- _Work to be completed_:
Convert the lines of the material below into a numbered list, leaving out any blank lines.

(Stored data entries)
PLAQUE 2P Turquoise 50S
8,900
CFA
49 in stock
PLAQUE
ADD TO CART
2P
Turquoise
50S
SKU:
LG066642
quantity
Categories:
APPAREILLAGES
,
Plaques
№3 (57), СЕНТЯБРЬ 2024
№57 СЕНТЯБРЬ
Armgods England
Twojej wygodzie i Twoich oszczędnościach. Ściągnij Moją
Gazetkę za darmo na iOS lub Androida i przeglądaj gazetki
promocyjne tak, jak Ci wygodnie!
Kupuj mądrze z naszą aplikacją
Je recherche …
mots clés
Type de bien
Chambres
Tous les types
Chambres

- _Answer space_:
1. PLAQUE 2P Turquoise 50S
2. 8,900
3. CFA
4. 49 in stock
5. PLAQUE
6. ADD TO CART
7. 2P
8. Turquoise
9. 50S
10. SKU:
11. LG066642
12. quantity
13. Categories:
14. APPAREILLAGES
15. ,
16. Plaques
17. №3 (57), СЕНТЯБРЬ 2024
18. №57 СЕНТЯБРЬ
19. Armgods England
20. Twojej wygodzie i Twoich oszczędnościach. Ściągnij Moją
21. Gazetkę za darmo na iOS lub Androida i przeglądaj gazetki
22. promocyjne tak, jak Ci wygodnie!
23. Kupuj mądrze z naszą aplikacją
24. Je recherche …
25. mots clés
26. Type de bien
27. Chambres
28. Tous les types
29. Chambres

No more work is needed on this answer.